El autobús pasa por una segunda iglesia: la señora no se lo piensa, se santigua de nuevo. Entonces, la duda se convierte en estupor: ¡Cielo Santo, qué señora! Y no es gitana, ni peruana, ni parece analfabeta. Está claro, los curas tienen demasiados altavoces: hay que confiscarlos.
Los autobuses madrileños desarrollan recorridos largos. Ahora pasa por la iglesia-catedral de San Isidro : santiguazo al coleto. El personal se empieza a poner nervioso. Esto ya raya en la provocación. Antes de despedirme le advierto que me han dado ganas de aplaudir. La desconocida me responde:
-Si se cree, se cree.
Me he acordado de la señora cuando, repasando el último libro de Juan Pablo II,
Memoria e Identidad, me he encontrado con el siguiente análisis sociológico del Papa: Preocupa una cierta pasividad que se nota en la postura de los ciudadanos creyentes. Se tiene la impresión de que en otras épocas había sensibilidad más viva respecto a sus propios derechos en el campo religioso y, por tanto, era más ágil su reacción para defenderlos con los medios democráticos disponibles. Hoy todo esto parece en cierto modo atenuado, e incluso paralizado, tal vez por una insuficiente preparación de las élites políticas. En el siglo XX hubo muchas tentativas para que el mundo dejara de creer y rechazara a Cristo. A finales de siglo, y también del milenio, estas actividades destructivas se han debilitado, pero dejando tras de sí una gran devastación. Han provocado un deterioro de las conciencias, con consecuencias ruinosas en el campo de la moral, tanto por lo que se refiere a la persona y a la familia como a la ética social. Lo saben mejor que nadie los sacerdotes que están diariamente en contacto con la vida espiritual de las personas. Cuando tengo ocasión de conversar con ellos, me cuentan a menudo relatos estremecedores. Europa, al filo de dos milenios, podría definirse, lamentablemente, como un continente asolado. Los programas políticos, encaminados sobre todo hacia el desarrollo económico, no bastarán por sí solos para sanar estas heridas.

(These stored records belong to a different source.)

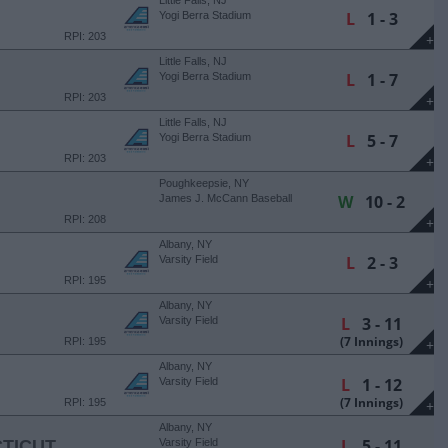
Little Falls, NJ
L
1 - 3
Yogi Berra Stadium
RPI: 203
+
Little Falls, NJ
L
1 - 7
Yogi Berra Stadium
RPI: 203
+
Little Falls, NJ
L
5 - 7
Yogi Berra Stadium
RPI: 203
+
Poughkeepsie, NY
W
10 - 2
James J. McCann Baseball
Field
RPI: 208
+
Albany, NY
L
2 - 3
Varsity Field
RPI: 195
+
Albany, NY
L
3 - 11
Varsity Field
(7 Innings)
RPI: 195
+
Albany, NY
L
1 - 12
Varsity Field
(7 Innings)
RPI: 195
+
Albany, NY
L
5 - 11
TICUT
Varsity Field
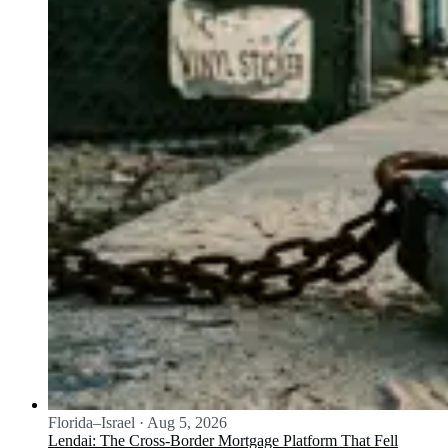
Florida–Israel
·
Aug 5, 2026
Lendai: The Cross-Border Mortgage Platform That Fell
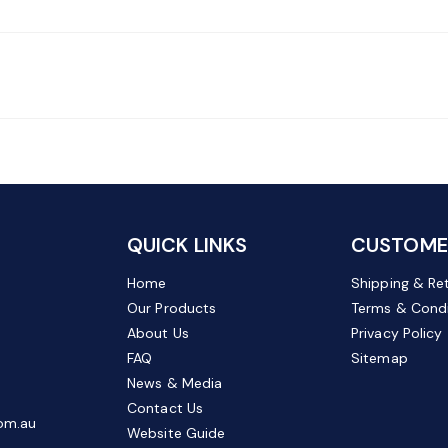
QUICK LINKS
CUSTOMER
Home
Shipping & Re
Our Products
Terms & Condi
About Us
Privacy Policy
FAQ
Sitemap
News & Media
Contact Us
om.au
Website Guide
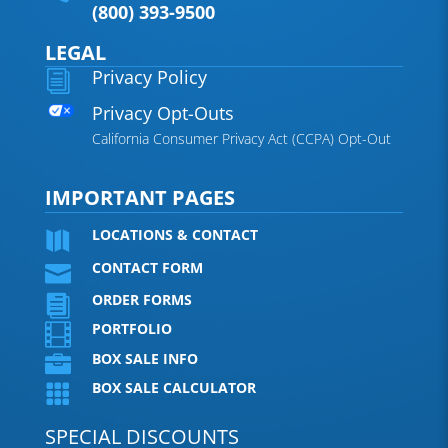
(800) 393-9500
LEGAL
Privacy Policy
i
Privacy Opt-Outs
California Consumer Privacy Act (CCPA) Opt-Out
IMPORTANT PAGES
LOCATIONS & CONTACT

CONTACT FORM

ORDER FORMS

PORTFOLIO

BOX SALE INFO

BOX SALE CALCULATOR

SPECIAL DISCOUNTS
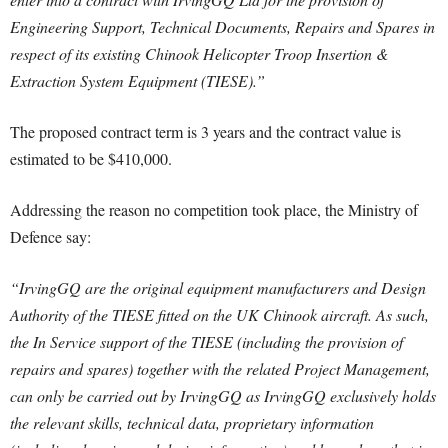
Engineering Support, Technical Documents, Repairs and Spares in
respect of its existing Chinook Helicopter Troop Insertion &
Extraction System Equipment (TIESE).”
The proposed contract term is 3 years and the contract value is
estimated to be $410,000.
Addressing the reason no competition took place, the Ministry of
Defence say:
“IrvingGQ are the original equipment manufacturers and Design
Authority of the TIESE fitted on the UK Chinook aircraft. As such,
the In Service support of the TIESE (including the provision of
repairs and spares) together with the related Project Management,
can only be carried out by IrvingGQ as IrvingGQ exclusively holds
the relevant skills, technical data, proprietary information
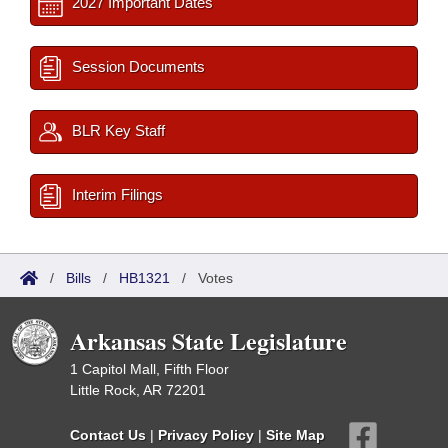
2027 Important Dates
Session Documents
BLR Key Staff
Interim Filings
/
Bills
/
HB1321
/
Votes
Arkansas State Legislature
1 Capitol Mall, Fifth Floor
Little Rock, AR 72201
Contact Us
|
Privacy Policy
|
Site Map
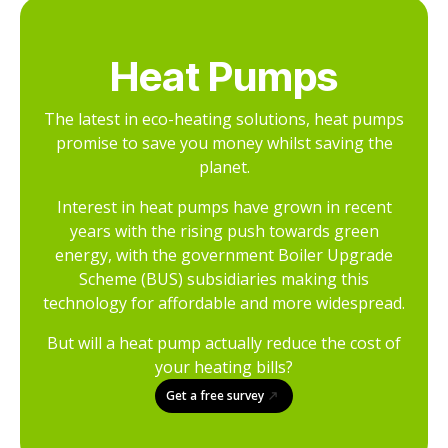
Heat Pumps
The latest in eco-heating solutions, heat pumps
promise to save you money whilst saving the
planet.
Interest in heat pumps have grown in recent
years with the rising push towards green
energy, with the government Boiler Upgrade
Scheme (BUS) subsidiaries making this
technology for affordable and more widespread.
But will a heat pump actually reduce the cost of
your heating bills?
Get a free survey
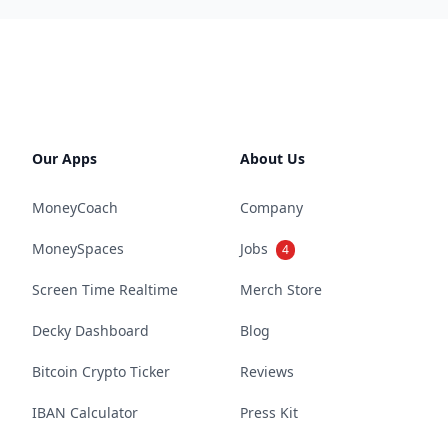
Our Apps
About Us
MoneyCoach
Company
MoneySpaces
Jobs
4
Screen Time Realtime
Merch Store
Decky Dashboard
Blog
Bitcoin Crypto Ticker
Reviews
IBAN Calculator
Press Kit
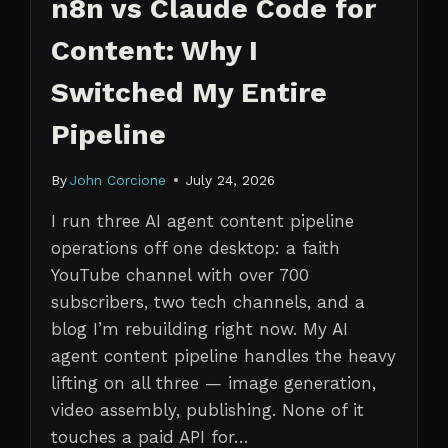
n8n vs Claude Code for
Content: Why I
Switched My Entire
Pipeline
By
John Corcione
July 24, 2026
I run three AI agent content pipeline
operations off one desktop: a faith
YouTube channel with over 700
subscribers, two tech channels, and a
blog I’m rebuilding right now. My AI
agent content pipeline handles the heavy
lifting on all three — image generation,
video assembly, publishing. None of it
touches a paid API for…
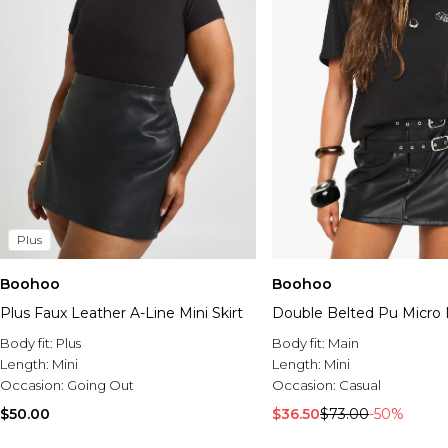
Plus
Boohoo
Boohoo
Plus Faux Leather A-Line Mini Skirt
Double Belted Pu Micro M
Body fit:
Plus
Body fit:
Main
Length:
Mini
Length:
Mini
Occasion:
Going Out
Occasion:
Casual
$50.00
$36.50
$73.00
-50%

Pueden incluso empeorarlas.
O sea, que no sólo de pan vive el hombre, si ustedes me entienden.
Y que buena parte de los males de la Iglesia tienen su explicación en la cobardía de muchos cristianos, empezando por mí.
Actualmente se celebra el Año de la Eucaristía, y actualmente se celebra el Sínodo Diocesano de Madrid. A lo mejor, todo era tan sencillo como esto : Hacer coincidir ambas cosas bajo un mismo epígrafe: abrir las iglesias 24 horas, 365 días al año, y sacar al Santísimo de los Sagrarios para exponerlo a todos los fieles. Porque la libertad religiosa es la que se vive ante el mundo. Es lo que expide el Papa y lo que practicaba la señora del autobús, que tenía... dos agallas muy bien puestas.